(Record excerpts)

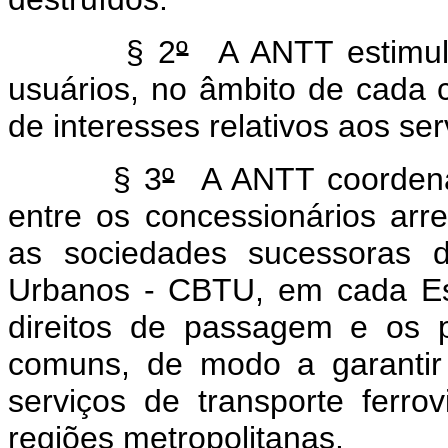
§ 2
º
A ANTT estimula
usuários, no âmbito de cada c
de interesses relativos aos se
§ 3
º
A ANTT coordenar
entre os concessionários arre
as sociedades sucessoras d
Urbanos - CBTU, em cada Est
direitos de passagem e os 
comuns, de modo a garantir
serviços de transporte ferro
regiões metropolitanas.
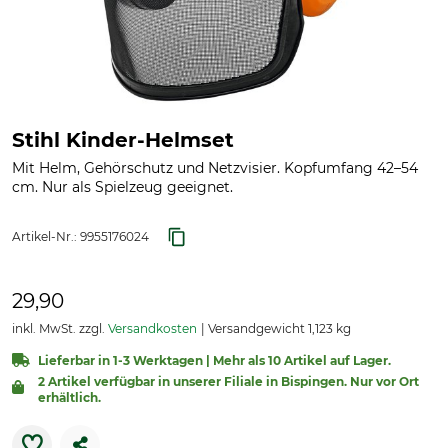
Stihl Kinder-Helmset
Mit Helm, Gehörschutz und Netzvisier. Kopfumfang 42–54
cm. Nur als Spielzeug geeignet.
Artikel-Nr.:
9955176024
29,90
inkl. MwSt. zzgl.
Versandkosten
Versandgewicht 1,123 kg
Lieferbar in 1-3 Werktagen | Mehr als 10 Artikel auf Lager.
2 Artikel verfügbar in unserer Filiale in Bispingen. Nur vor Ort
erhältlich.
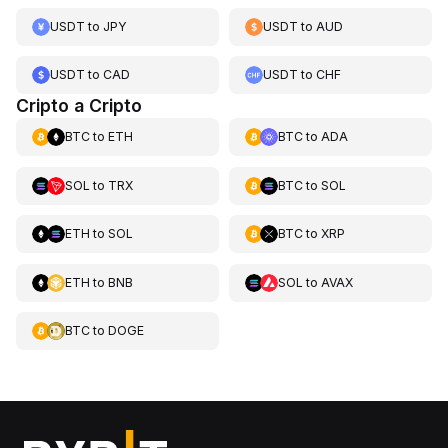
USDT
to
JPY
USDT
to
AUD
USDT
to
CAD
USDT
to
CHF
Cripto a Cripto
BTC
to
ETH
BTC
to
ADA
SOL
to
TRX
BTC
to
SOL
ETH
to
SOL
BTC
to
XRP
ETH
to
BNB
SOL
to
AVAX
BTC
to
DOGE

(End Record excerpts)

- _Required action_: How many lines of the data contain the string "cada"? Give only the number.

- _Task output_: 2